Smith: No frou-frou burger will take the prize in Sturgis

Elsie Allen grad Amy Meiers is a finalist in a national burger recipe competition.|

Amy Meiers is cooking up quite the atypical summer trip to South Dakota. And the Weber barbecue people will pick up the bill.

Amy is a Santa Rosa escrow assistant whose surname was Garcia when she graduated from Elsie Allen High in 2000. She travels to Sturgis this week as one of three finalists in a national hamburger competition.

The grill-off next Sunday will be a major amusement of the 74th annual Harley-Davidson rally that will draw legions of motorcycle riders to the town.

“I can’t believe they picked me,” said Amy, 31. Here she’s a home cook and the other two finalists in the Weber’s Big Burger Battle Championship are a New Yorker who trained at Culinary Institute of America and works for a restaurant chain, and a Southern California graduate of Le Cordon Bleu who’s becoming a caterer.

Go Elsie Allen!

Given that Amy hails from Sonoma County, I expected that her entry might be something like a Bodega lamb patty finished with organic arugula and paper-thin golden beet, a dusting of roasted quinoa, spritz of truffle oil and dollop of chevre aioli, presented open-face on artisanal ciabatta.

Hardly. As she refined her burger recipe, Amy was mindful that were it to do well it would premiere in a national championship at the dusty, South Dakota confab of some hundreds of thousands of Hog riders.

So she went bold. Her beef patty recipe, available at weber.com/promotions/big-burger-battle, boasts jalapeños, chipotle sauce, tortilla chips, cheddar cheese, refried beans and guacamole.

She calls it ... Wait for it ...

“Nacho Average Burger.”

Her success in making it to the championship in Sturgis has been good news for her husband, Aivars Meiers, and the hardy crew with whom he works at the Dry Creek Rancheria Fire Department. Amy recruited them to taste-test her burger and help assure that she gets it assembled, grilled, garnished and served within the time alloted by Weber.

The firefighters are thumbs-up about her peppered creation. As with Sturgis riders, they like it hot.

MARK SPAULDING LOVED to fish, and he relished helping people-serving nonprofits to thrive.

This is why the celebration of his life will take place at 5 p.m. Saturday at an enchanting water feature of the new Children’s Museum of Sonoma County, next door to the Charles M. Schulz Museum in Santa Rosa.

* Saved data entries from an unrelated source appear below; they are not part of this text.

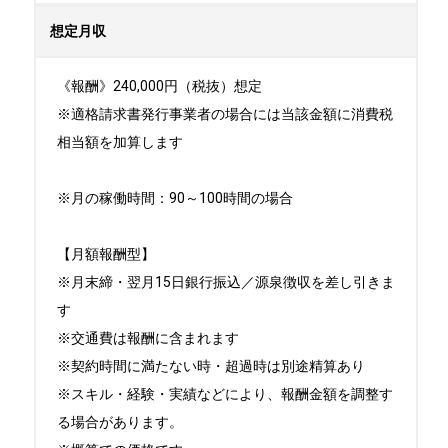
想定月収
《報酬》240,000円（税抜）想定

※適格請求書発行事業者の場合には当該金額に消費税
相当額を加算します

※月の稼働時間：90～100時間の場合

【月額報酬型】

※月末締・翌月15日銀行振込／源泉徴収を差し引きま
す

※交通費は報酬に含まれます

※契約時間に満たない時・超過時は別途精算あり

※スキル・経験・実績などにより、報酬金額を調整す
る場合があります。
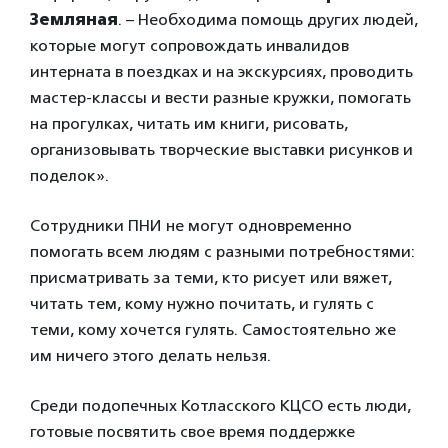
Земляная
. – Необходима помощь других людей,
которые могут сопровождать инвалидов
интерната в поездках и на экскурсиях, проводить
мастер-классы и вести разные кружки, помогать
на прогулках, читать им книги, рисовать,
организовывать творческие выставки рисунков и
поделок».
Сотрудники ПНИ не могут одновременно
помогать всем людям с разными потребностями:
присматривать за теми, кто рисует или вяжет,
читать тем, кому нужно почитать, и гулять с
теми, кому хочется гулять. Самостоятельно же
им ничего этого делать нельзя.
Среди подопечных Котласского КЦСО есть люди,
готовые посвятить свое время поддержке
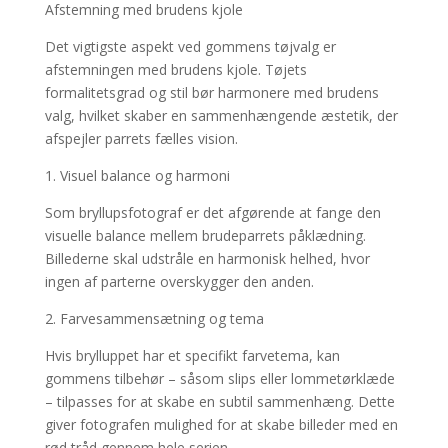
Afstemning med brudens kjole
Det vigtigste aspekt ved gommens tøjvalg er
afstemningen med brudens kjole. Tøjets
formalitetsgrad og stil bør harmonere med brudens
valg, hvilket skaber en sammenhængende æstetik, der
afspejler parrets fælles vision.
1. Visuel balance og harmoni
Som bryllupsfotograf er det afgørende at fange den
visuelle balance mellem brudeparrets påklædning.
Billederne skal udstråle en harmonisk helhed, hvor
ingen af parterne overskygger den anden.
2. Farvesammensætning og tema
Hvis brylluppet har et specifikt farvetema, kan
gommens tilbehør – såsom slips eller lommetørklæde
– tilpasses for at skabe en subtil sammenhæng. Dette
giver fotografen mulighed for at skabe billeder med en
rød tråd gennem hele serien.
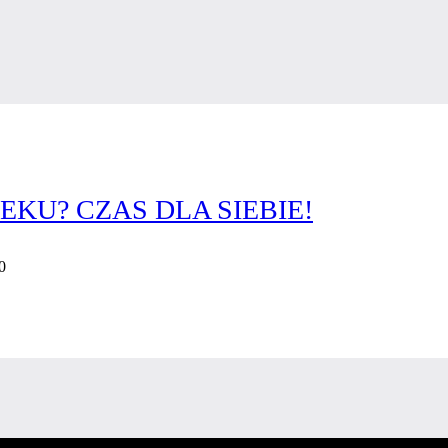
EKU? CZAS DLA SIEBIE!
0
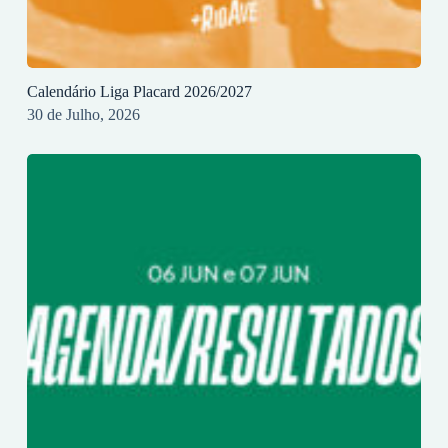
Calendário Liga Placard 2026/2027
30 de Julho, 2026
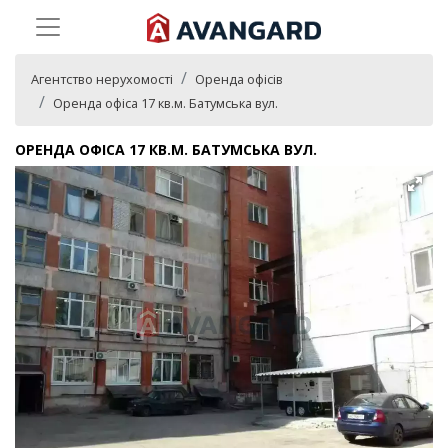
Агентство нерухомості
Оренда офісів
Оренда офіса 17 кв.м. Батумська вул.
ОРЕНДА ОФІСА 17 КВ.М. БАТУМСЬКА ВУЛ.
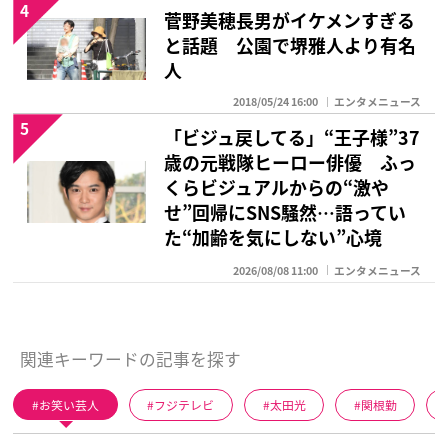
4
菅野美穂長男がイケメンすぎる
と話題 公園で堺雅人より有名
人
2018/05/24 16:00
エンタメニュース
5
「ビジュ戻してる」“王子様”37
歳の元戦隊ヒーロー俳優 ふっ
くらビジュアルからの“激や
せ”回帰にSNS騒然…語ってい
た“加齢を気にしない”心境
2026/08/08 11:00
エンタメニュース
関連キーワードの記事を探す
お笑い芸人
フジテレビ
太田光
関根勤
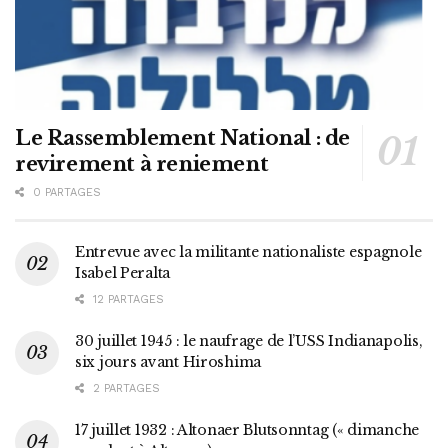
Le Rassemblement National : de
revirement à reniement
0 PARTAGES
Entrevue avec la militante nationaliste espagnole
Isabel Peralta
12 PARTAGES
30 juillet 1945 : le naufrage de l’USS Indianapolis,
six jours avant Hiroshima
2 PARTAGES
17 juillet 1932 : Altonaer Blutsonntag (« dimanche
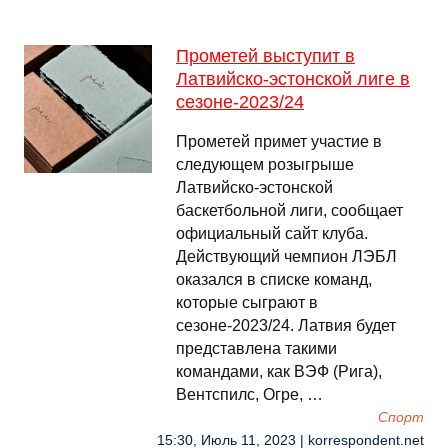
Прометей выступит в
Латвийско-эстонской лиге в
сезоне-2023/24
Прометей примет участие в
следующем розыгрыше
Латвийско-эстонской
баскетбольной лиги, сообщает
официальный сайт клуба.
Действующий чемпион ЛЭБЛ
оказался в списке команд,
которые сыграют в
сезоне-2023/24. Латвия будет
представлена такими
командами, как ВЭФ (Рига),
Вентспилс, Огре, …
Спорт
15:30, Июль 11, 2023 | korrespondent.net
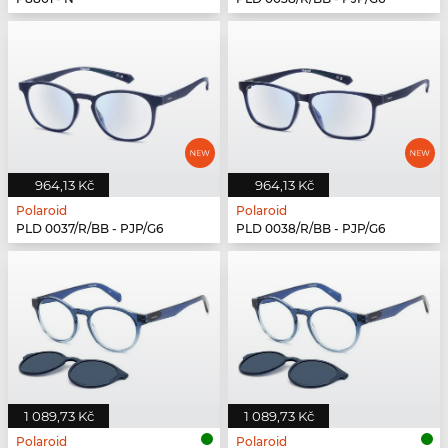
964,13 Kč
964,13 Kč
Polaroid
Polaroid
PLD 0037/R/BB - PJP/G6
PLD 0038/R/BB - PJP/G6
1 089,73 Kč
1 089,73 Kč
Polaroid
Polaroid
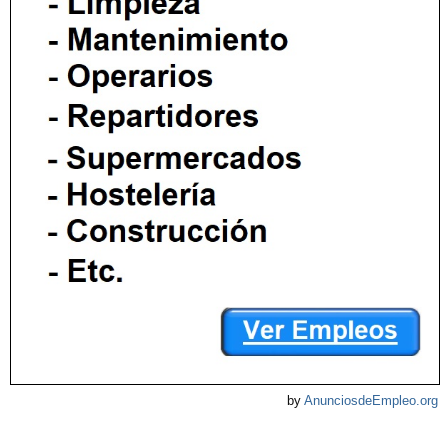
by
AnunciosdeEmpleo.org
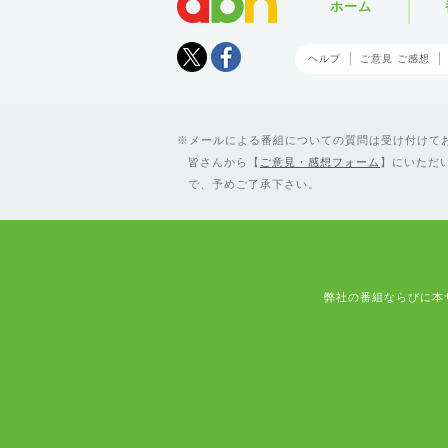
ホーム
Tweet
facebook
ヘルプ
ご意見 ご感想
メールによる番組についての質問は受け付けており
皆さんから【
ご意見・感想フォーム
】にいただ
で、予めご了承下さい。
弊社の番組ならびに本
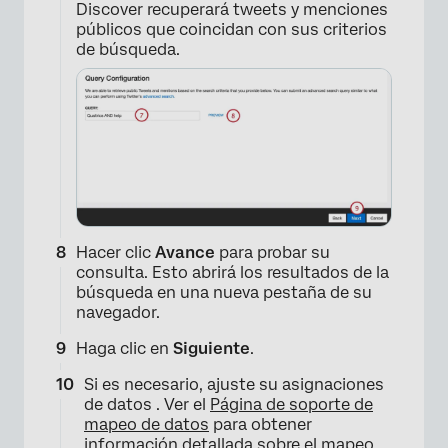
Discover recuperará tweets y menciones
×
públicos que coincidan con sus criterios
de búsqueda.
×
Hacer clic
Avance
para probar su
consulta. Esto abrirá los resultados de la
búsqueda en una nueva pestaña de su
navegador.
Haga clic en
Siguiente
.
Si es necesario, ajuste su asignaciones
de datos . Ver el
Página de soporte de
mapeo de datos
para obtener
información detallada sobre el mapeo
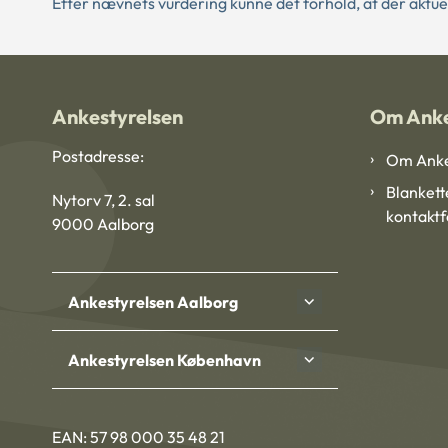
Efter nævnets vurdering kunne det forhold, at der aktuel
Ankestyrelsen
Om Anke
Postadresse:
Om Anke
Blankett
Nytorv 7, 2. sal
kontakt
9000 Aalborg
Ankestyrelsen Aalborg
Ankestyrelsen København
EAN: 57 98 000 35 48 21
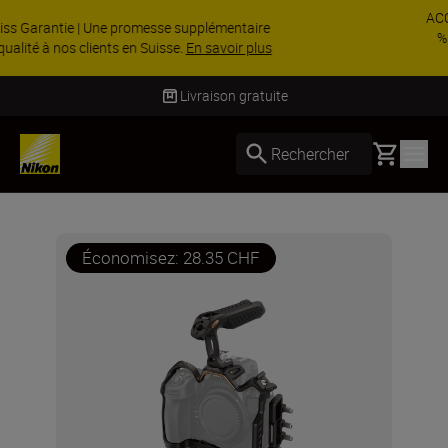
ACCESSOIRES EN PROMOTION | Économisez 15
% sur une sélection d’accessoires, complétez
votre kit dès ...
Acheter maintenant
Livraison sous 4 à 6 jours 
Basket
Rechercher
Économisez: 28.35 CHF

To honor Spaulding, who succumbed to cancer in April at 64, his family has helped to complete the outdoor, quite elaborate Russian River attraction. Kids toss tiny models of salmon into the running water, then stand on a new, wooden bridge made possible by Spaulding’s loved ones and use a net to scoop the fish from a river pool.

“It’s probably the favorite thing that kids do at the museum,” said Collette Michaud, founder/director of the evolving, scientific wonderland and someone eternally grateful to Mark Spaulding for helping to make it a reality.

IT’S NOT FAITH that drives the Rincon Valley teen who seeks to be allowed to maintain the hillside cross of whitewashed stones created 30-plus years ago by a Christian combat veteran now banned from the property.

“I’m not religious,” said Maria Carrillo sophomore Cameron Whiteside, 15. “I’m agnostic right now.”

Cameron says he launched a petition to urge the owner of the property above SkyHawk/ St. Francis Acres to permit resumed maintenance of the cross because its creator, Arvo Kannisto, built it to honor fallen soldiers.

Again, Cameron’s quest is honorable. But Arvo kept that cross as a personal gesture on someone else’s land for many years, and now it’s time he and Cameron let nature reclaim the slope.

CHRIS & WINSTON: The fantastic benefit stage performance that guests of the Bohemian Grove put on Thursday in Monte Rio for the 103rd year is called a variety show for good reason.

About the time Chris “Hardball” Matthews steps out to enact a lifetime fantasy to interview Winston Churchill, you realize this historic west Sonoma County show-biz tradition isn’t all songs and yucks.